CheXpert. Similar to ChestX-ray14, we fine-tune the pretrained models using the training set. We can see that ImageNet pretraining performs better than MG while MoCo achieves comparable results. In contrast, C2L generates better pretrained models. On ResNet-18, C2L outperforms ImageNet pretraining by 1.2 points. When it comes to DenseNet-121, the performance gap becomes 1.4 point.

0.2 0.3 0.4 0.5 0.6 0.7 0.8
MG 12.5 16.0 18.5 20.7 21.4 21.1 20.4
ImageNet 13.5 17.1 19.9 21.4 22.2 22.1 21.1
MoCo 13.0 17.4 19.9 21.3 22.4 21.9 21.2
C2L 14.8 18.4 21.3 22.4 23.9 23.1 22.5
Table 5: Results of mean average precision (mAP) under different thresholds of predicted scores on Kaggle Pneumonia dataset. For each threshold, we only report predictions whose confidence scores are higher than this threshold.
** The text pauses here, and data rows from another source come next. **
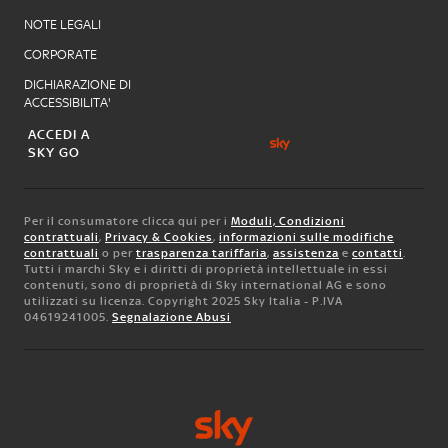
NOTE LEGALI
CORPORATE
DICHIARAZIONE DI
ACCESSIBILITA'
ACCEDI A
SKY GO
Per il consumatore clicca qui per i
Moduli, Condizioni
contrattuali
,
Privacy & Cookies
,
informazioni sulle modifiche
contrattuali
o per
trasparenza tariffaria
,
assistenza
e
contatti
.
Tutti i marchi Sky e i diritti di proprietà intellettuale in essi
contenuti, sono di proprietà di Sky international AG e sono
utilizzati su licenza. Copyright 2025 Sky Italia - P.IVA
04619241005.
Segnalazione Abusi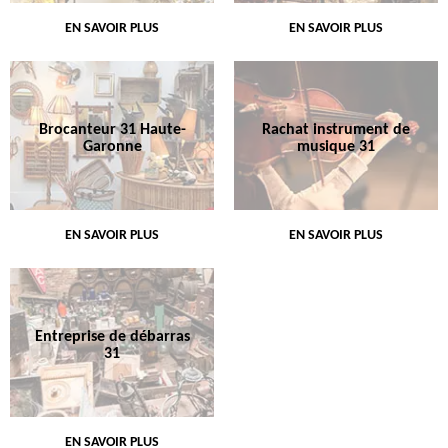
EN SAVOIR PLUS
EN SAVOIR PLUS
Brocanteur 31 Haute-
Rachat instrument de
Garonne
musique 31
EN SAVOIR PLUS
EN SAVOIR PLUS
Entreprise de débarras
31
EN SAVOIR PLUS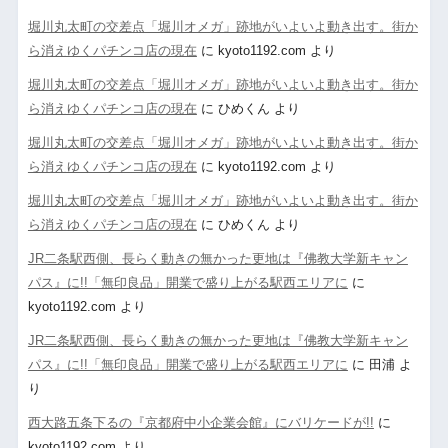
堀川丸太町の交差点「堀川オメガ」跡地がいよいよ動き出す。街か
ら消えゆくパチンコ店の現在
に
kyoto1192.com
より
堀川丸太町の交差点「堀川オメガ」跡地がいよいよ動き出す。街か
ら消えゆくパチンコ店の現在
に
ひめくん
より
堀川丸太町の交差点「堀川オメガ」跡地がいよいよ動き出す。街か
ら消えゆくパチンコ店の現在
に
kyoto1192.com
より
堀川丸太町の交差点「堀川オメガ」跡地がいよいよ動き出す。街か
ら消えゆくパチンコ店の現在
に
ひめくん
より
JR二条駅西側、長らく動きの無かった更地は『佛教大学新キャン
パス』に!!「無印良品」開業で盛り上がる駅西エリアに
に
kyoto1192.com
より
JR二条駅西側、長らく動きの無かった更地は『佛教大学新キャン
パス』に!!「無印良品」開業で盛り上がる駅西エリアに
に
田浦
よ
り
西大路五条下るの『京都府中小企業会館』にバリケードが!!
に
kyoto1192.com
より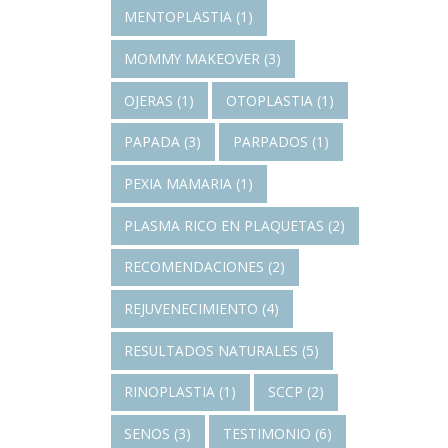
MENTOPLASTIA
(1)
MOMMY MAKEOVER
(3)
OJERAS
(1)
OTOPLASTIA
(1)
PAPADA
(3)
PARPADOS
(1)
PEXIA MAMARIA
(1)
PLASMA RICO EN PLAQUETAS
(2)
RECOMENDACIONES
(2)
REJUVENECIMIENTO
(4)
RESULTADOS NATURALES
(5)
RINOPLASTIA
(1)
SCCP
(2)
SENOS
(3)
TESTIMONIO
(6)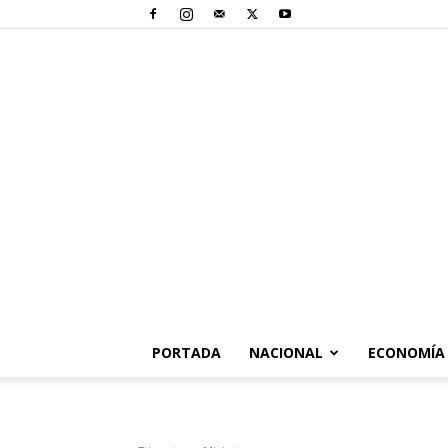
PORTADA
NACIONAL
ECONOMÍA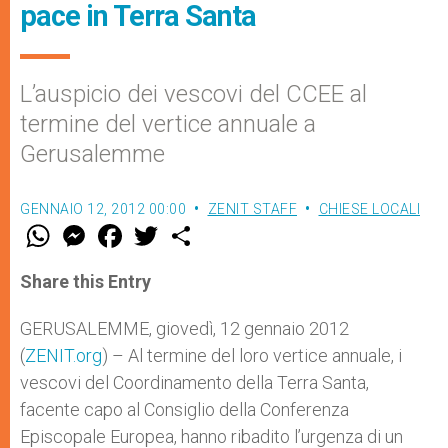
pace in Terra Santa
L’auspicio dei vescovi del CCEE al
termine del vertice annuale a
Gerusalemme
GENNAIO 12, 2012 00:00
ZENIT STAFF
CHIESE LOCALI
W
M
F
T
S
h
e
a
w
h
a
s
c
i
a
t
s
e
t
r
Share this Entry
s
e
b
t
e
A
n
o
e
p
g
o
r
GERUSALEMME, giovedì, 12 gennaio 2012
p
e
k
(
ZENIT.org
r
) – Al termine del loro vertice annuale, i
vescovi del Coordinamento della Terra Santa,
facente capo al Consiglio della Conferenza
Episcopale Europea, hanno ribadito l’urgenza di un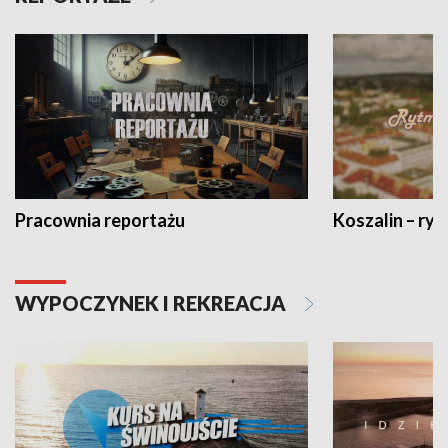
Pracownia reportażu
Koszalin – ryt
WYPOCZYNEK I REKREACJA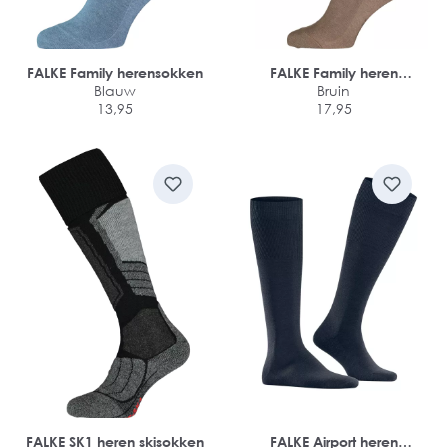
FALKE Family herensokken
FALKE Family heren
Blauw
kniekousen
Bruin
13,95
17,95
FALKE SK1 heren skisokken
FALKE Airport heren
Kaggle Pneumonia Detection. We use ResNet-18 as the backbone of RetinaNet. In Table 5, it is obvious that C2L outperforms ImageNet pretraining on all thresholds significantly, especially on large thresholds. As for MoCo and MG, MoCo is marginally better than ImageNet pretraining while MG performs slightly worse.

7 Conclusion

We proposed a self-supervised pretraining method C2L (Comparing to Learn) to learn medical representations from unlabeled data. Our approach makes use of the relation between images as supervision signal and thus requires no extra manual labeling.

8 Acknowledgment

This work was funded by the Key Area Research and Development Program of Guangdong Province, China (No. 2018B010111001), National Key Research and Development Project (2018YFC2000702) and Science and Technology Program of Shenzhen, China (No. ZDSYS201802021814180).